Akousmatikoi – scores, enharmonic electric bass

In large ensemble with…
Lunurumh – voices
Michel Doneda – soprano saxophone
Le Quan Ninh –percussion
Jason Van Gulick – drum
Kasper T. Toeplitz – bass
Antoine Chessex – tenor saxophone
Paolo Sanna – watherphone

Eingang | Periode I-IV
Periode V-VI
Periode VII-IX
Periode X-XII
Periode XIII | Ausgang
(46.57)

Minotauro Records M 2017-7

So this landed in my inbox out of the blue… or should I say, out of the pit?

Who is Tele.s.therion? Is it a person, a collective, a band name? The Facebook page won’t help you. And given the ‘acousmatic’ concept, nor should it… The akousmatikoi (ἀκουσματικοί) were pupils of Pythagoras sitting in silence as he lectured from behind a screen. The absence of visual input was meant to make them concentrate all the more on what they were hearing.

Tele.s.therion has (have) applied this concept musically. Each musician improvised their own music in isolation from the rest, the only cue was the enharmonic electric bass track. It’s a very isolated (and isolating) mode of improvisation, focused purely on sound with no visual or interpersonal cues… Give the whole thing an ominous black metal vibe and the result is an improvised work like no other.

The vocals are often indistinguishable (by me, at least) groans and non-human invocations – imagine a Saruman and Uruk-hai staff meeting conducted in Gregorian chant and you’re halfway there. The other half is a more ethereal component, somehow purer and lighter and yet more obscure. If I were to go with the obvious interpretation, think angels falling – lots of them.

The music is a dark, sweet morass of bass and synth drones, subterranean (stygian even) rumblings, metal scrapings, and subliminal saxophones. Given the recording process, huge credit has to go to the editing: everything is perfectly balanced. There’s an incredible sense of depth and clarity, everything has its place in what feels like a very three-dimensional sound picture. Fine details continually arise from the abyss only to fall back under the next wave of cleansing distortion.

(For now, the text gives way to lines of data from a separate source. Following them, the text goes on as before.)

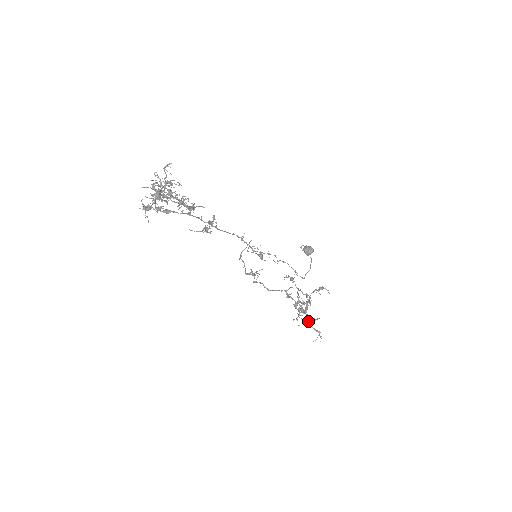
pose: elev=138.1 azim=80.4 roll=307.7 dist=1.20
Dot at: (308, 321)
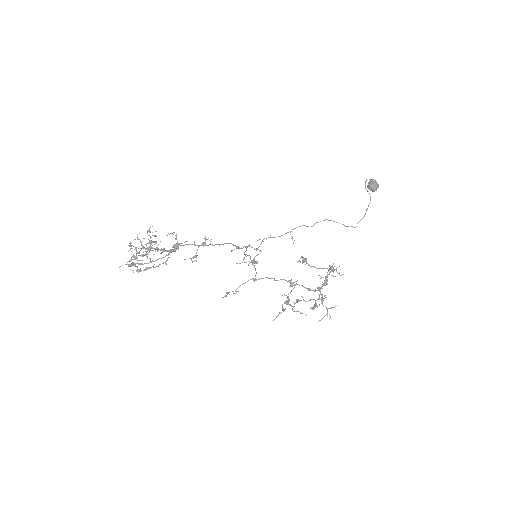
Dot at: (324, 296)
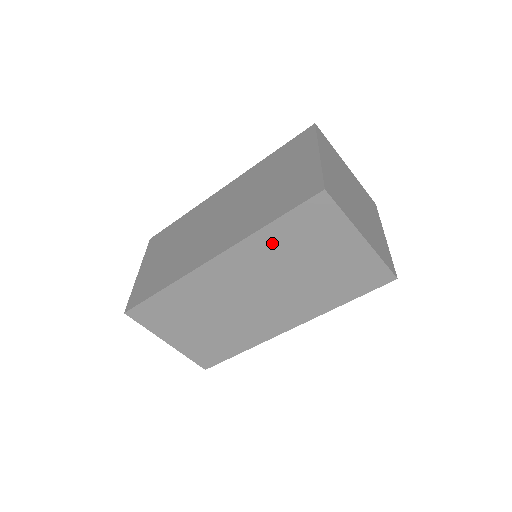
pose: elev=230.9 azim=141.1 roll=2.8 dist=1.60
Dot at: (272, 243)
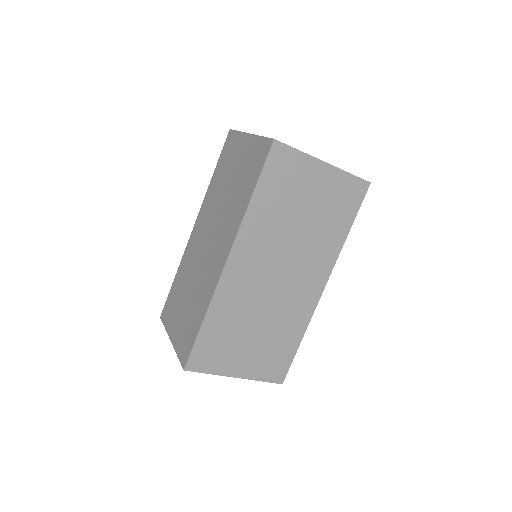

It’s the aural equivalent of watching The Omen – hugely atmospheric, deeply forbidding and you just know that bad things are going to happen. And yet, you can’t help rooting for little Damien. He may be here to destroy the world and you with it but there’s ultimately something quite compelling at work here. Immerse yourself… if you dare.

The Stockhausen fans will have noticed that the title, Luzifers Abschied, comes from the opera “Licht: die sieben Tage der Woche” (Just in case you take me for an educated man, I confess I didn’t know that until the liner notes told me.)